I have two functions that need to be hung on one button. One function writes data to the Firestore, and the other writes a picture to Storage. How can I add them to the onClick on a single button?
const Header = () => {
const submitHandler = async (e) => {
e.preventDefault();
try {
await setDoc(doc(housesRef, enteredTitle), {
title: enteredTitle,
descr: enteredText,
lat: enteredLatitude,
lon: enteredLongitude,
});
togglePopup();
setEnteredTitle("");
setEnteredText("");
setEnteredLatitude("");
setEnteredLongitude("");
} catch (err) {
alert(err);
}
};
const imageUpload = () => {
const imageRef = ref(storage, `image/${uploadImage.name}`);
uploadBytes(imageRef, uploadImage).then(() => {
alert("Image Uploaded");
});
};
return (
<div className="header">
...
<input
type="submit"
value="Add"
onClick={}
/>
...
);
};
CodePudding user response:
Simply create a new function that calls those two different functions,
like so,
const myEncapsulatingFunc = (func1_params, func2_params) => {
myFunc1(func1_params);
myFunc2(func2_params);
}
Attach myEncapsulatingFunc
to the onclick event and pass in the relevant parameters.

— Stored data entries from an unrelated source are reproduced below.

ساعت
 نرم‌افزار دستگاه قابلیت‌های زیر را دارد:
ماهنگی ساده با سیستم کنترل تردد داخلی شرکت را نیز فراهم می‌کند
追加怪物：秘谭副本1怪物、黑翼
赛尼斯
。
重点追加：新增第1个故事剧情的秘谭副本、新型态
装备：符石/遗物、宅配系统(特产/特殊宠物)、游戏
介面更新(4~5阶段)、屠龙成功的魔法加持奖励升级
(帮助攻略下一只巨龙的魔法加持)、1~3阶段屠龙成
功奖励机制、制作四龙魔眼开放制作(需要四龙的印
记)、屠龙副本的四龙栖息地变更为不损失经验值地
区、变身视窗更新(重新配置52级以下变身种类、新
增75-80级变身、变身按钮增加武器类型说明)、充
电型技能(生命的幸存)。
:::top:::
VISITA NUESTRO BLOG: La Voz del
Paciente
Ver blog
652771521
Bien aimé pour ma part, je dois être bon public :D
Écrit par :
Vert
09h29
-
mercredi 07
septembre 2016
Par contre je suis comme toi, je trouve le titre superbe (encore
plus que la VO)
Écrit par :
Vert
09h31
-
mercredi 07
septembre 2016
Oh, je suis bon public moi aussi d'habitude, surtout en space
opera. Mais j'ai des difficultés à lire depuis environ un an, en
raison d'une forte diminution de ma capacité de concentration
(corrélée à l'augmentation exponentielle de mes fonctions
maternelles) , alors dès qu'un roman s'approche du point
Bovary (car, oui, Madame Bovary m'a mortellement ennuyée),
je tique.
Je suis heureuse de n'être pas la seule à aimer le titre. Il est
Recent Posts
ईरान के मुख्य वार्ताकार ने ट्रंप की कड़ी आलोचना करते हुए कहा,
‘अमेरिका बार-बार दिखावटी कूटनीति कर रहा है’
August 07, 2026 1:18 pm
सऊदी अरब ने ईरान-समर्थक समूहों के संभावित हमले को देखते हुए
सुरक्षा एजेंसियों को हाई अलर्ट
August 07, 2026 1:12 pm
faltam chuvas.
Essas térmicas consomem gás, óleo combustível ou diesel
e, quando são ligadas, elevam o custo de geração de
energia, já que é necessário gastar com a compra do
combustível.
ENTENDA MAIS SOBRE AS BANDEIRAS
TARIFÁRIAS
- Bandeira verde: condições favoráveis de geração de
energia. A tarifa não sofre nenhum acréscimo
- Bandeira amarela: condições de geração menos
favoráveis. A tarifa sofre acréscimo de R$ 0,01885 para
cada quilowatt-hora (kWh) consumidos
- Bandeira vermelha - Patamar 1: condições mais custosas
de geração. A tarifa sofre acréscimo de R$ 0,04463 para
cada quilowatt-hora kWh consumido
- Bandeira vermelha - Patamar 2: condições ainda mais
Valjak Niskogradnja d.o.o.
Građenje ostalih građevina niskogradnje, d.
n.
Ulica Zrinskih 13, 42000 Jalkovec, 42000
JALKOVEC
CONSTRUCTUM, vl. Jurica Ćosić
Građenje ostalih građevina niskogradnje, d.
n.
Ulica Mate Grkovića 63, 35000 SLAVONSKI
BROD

CodePudding user response:
The simple answer is you can't
You can however, just call them seperately like this:
return (
<div className="header">
...
<input
type="submit"
value="Add"
onClick={() => {
func1();
func2()
} }
/>
...
);
CodePudding user response:
Why not calling imageUpload inside onSubmitHandler and just passing onSubmitHandler to the onClick?
const submitHandler = async (e) => {
e.preventDefault();
imageUpload()
try {
...
} catch (err) {
alert(err);
}
};
<input
type="submit"
value="Add"
onClick={onSubmitHandler}
/>